Explore the world, one post at a time
I’m gonna make a list of all the reasons the show fucked based off my half baked thoughts of improper remembrance, actually
You find out relatively late in the game that the main character’s best and only friend in the world is a secret agent getting paid to keep him compliant.
The secret base that is considered the only safe haven in the world free of corruption is named Providence.

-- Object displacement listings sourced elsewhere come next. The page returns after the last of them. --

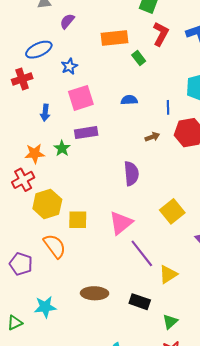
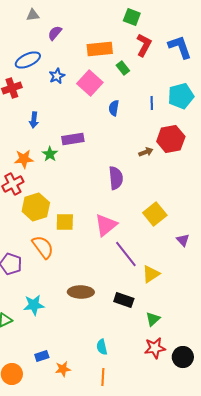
pink square: (81, 98) -> (90, 83), moved, turned -30
blue semicircle: (129, 100) -> (114, 108), turned -77
blue line: (168, 107) -> (152, 103), moved
brown arrow: (152, 137) -> (146, 152), moved

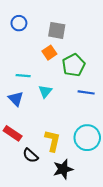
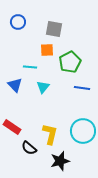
orange square: (49, 53) -> (47, 50), turned 32
cyan line: (23, 76) -> (30, 67), moved
blue triangle: (16, 99) -> (15, 85), moved

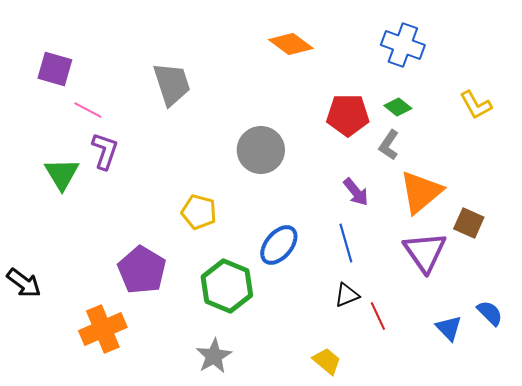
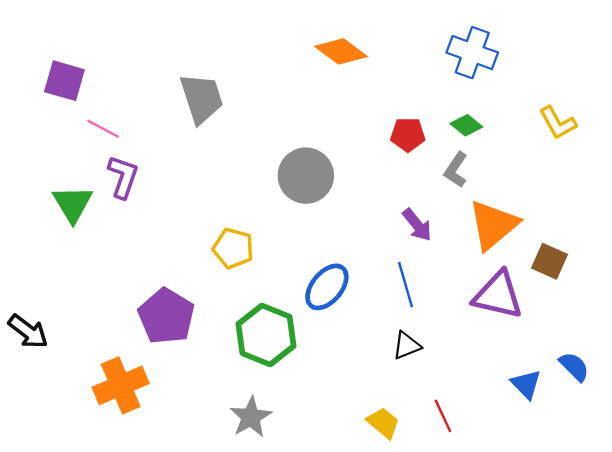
red pentagon: (348, 115) -> (408, 135), size x0.7
purple triangle: (425, 252) -> (498, 295), turned -42
red line: (378, 316) -> (443, 416), moved

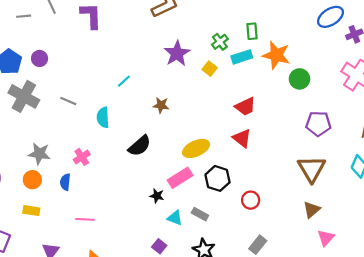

Everyone is getting puppet mastered around by a guy so steeped in purity culture that he calls himself White Knight and lives in a air tight pressurized room cut off from the world to keep out corruption on a cellular level.

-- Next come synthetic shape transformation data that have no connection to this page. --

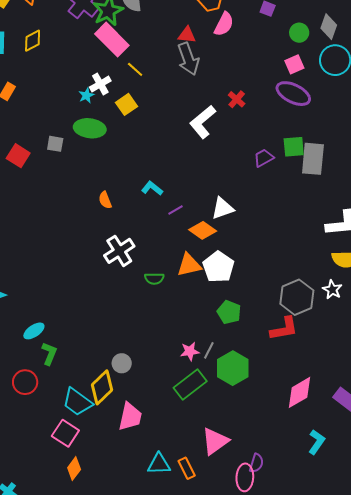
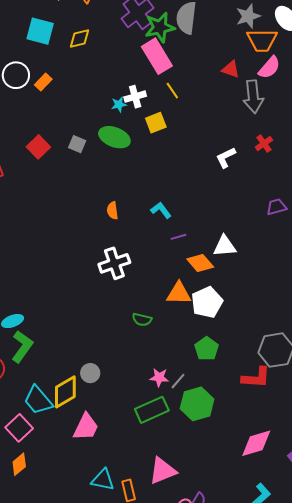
gray arrow: (188, 59) -> (253, 97), moved
white L-shape: (203, 122) -> (226, 157), size x0.7
green semicircle: (154, 279) -> (142, 320), moved
green L-shape: (49, 354) -> (22, 347), size x1.4

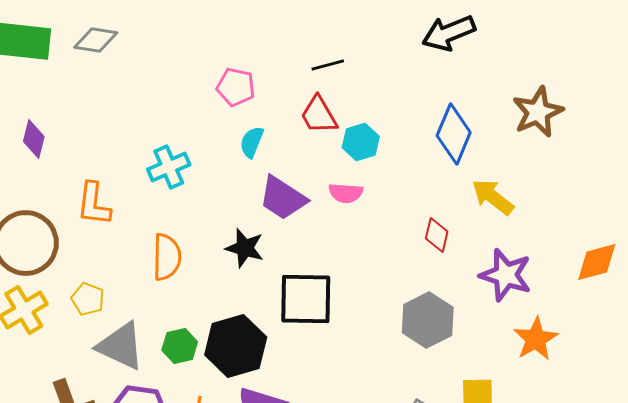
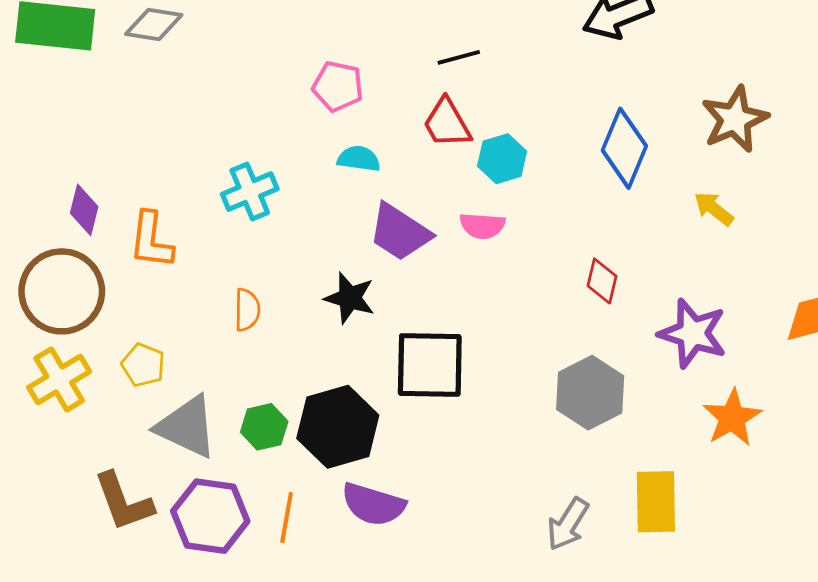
purple diamond: (34, 139) -> (84, 210), moved
cyan semicircle: (252, 142) -> (359, 159), turned 76
yellow arrow: (493, 197) -> (714, 209), moved, size x0.7
orange semicircle: (167, 257) -> (247, 310), size x0.7

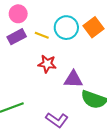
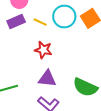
purple triangle: (73, 79) -> (47, 79), moved

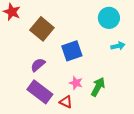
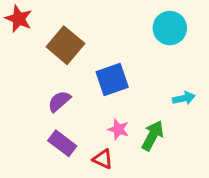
cyan arrow: (118, 46) -> (184, 98), moved
purple rectangle: (40, 92) -> (62, 143), size x0.7

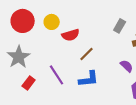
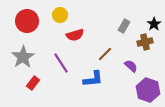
yellow circle: (52, 22) -> (60, 15), moved
brown line: (87, 54) -> (105, 54), moved
purple line: (57, 75) -> (61, 63), moved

(This is both a normal thing to do, and something possible to achieve. Sure. Why not. )
White Knight is canonically kind of evil and he gets replaced by a worse guy named Black Knight.
A talking monkey sidekick uses a gun, if that appeals to you.
The doctor singlehanded tying everyone together and keeping this organization going is named Rebecca Holiday.
Rebecca: to tie or bind. Holiday: Holy Day. The religious connotations are not so much connotations as they are punching you in the face.
Theres a scientist flying around the planet in a space ship so fast that it’s only been a couple hours since the apocalyptic event that permanently changed the earth. It’s been a decade for everyone else. He does not know about the apocalyptic event.
It’s been a decade.
His parents are the ones who doomed the earth and its populace.
They also injected his kid brother with a killer nanite chip that makes him a god.
The kid mostly uses this to turn his legs into a motorcycle.
It has the unfortunate side effect of wiping the kids memories every few years. Last time it happened he forgot that he turned into Godzilla and wiped out an entire city.
The kid lived in japan where he was the leader of a mutant gang for a while. He was like 12.
There’s a guy who goes by Six because he’s the sixth most deadly man alive. I know. He is the teen robot god’s babysitter. He is also aware of the ridiculousness of this.
Generator Rex is legitimately one of the best cartoons ever created, and if I could find a way to watch it I would promptly write a 10k essay on why.
Generator Rex is legitimately one of the best cartoons ever created, and if I could find a way to watch it I would promptly write a 10k essay on why.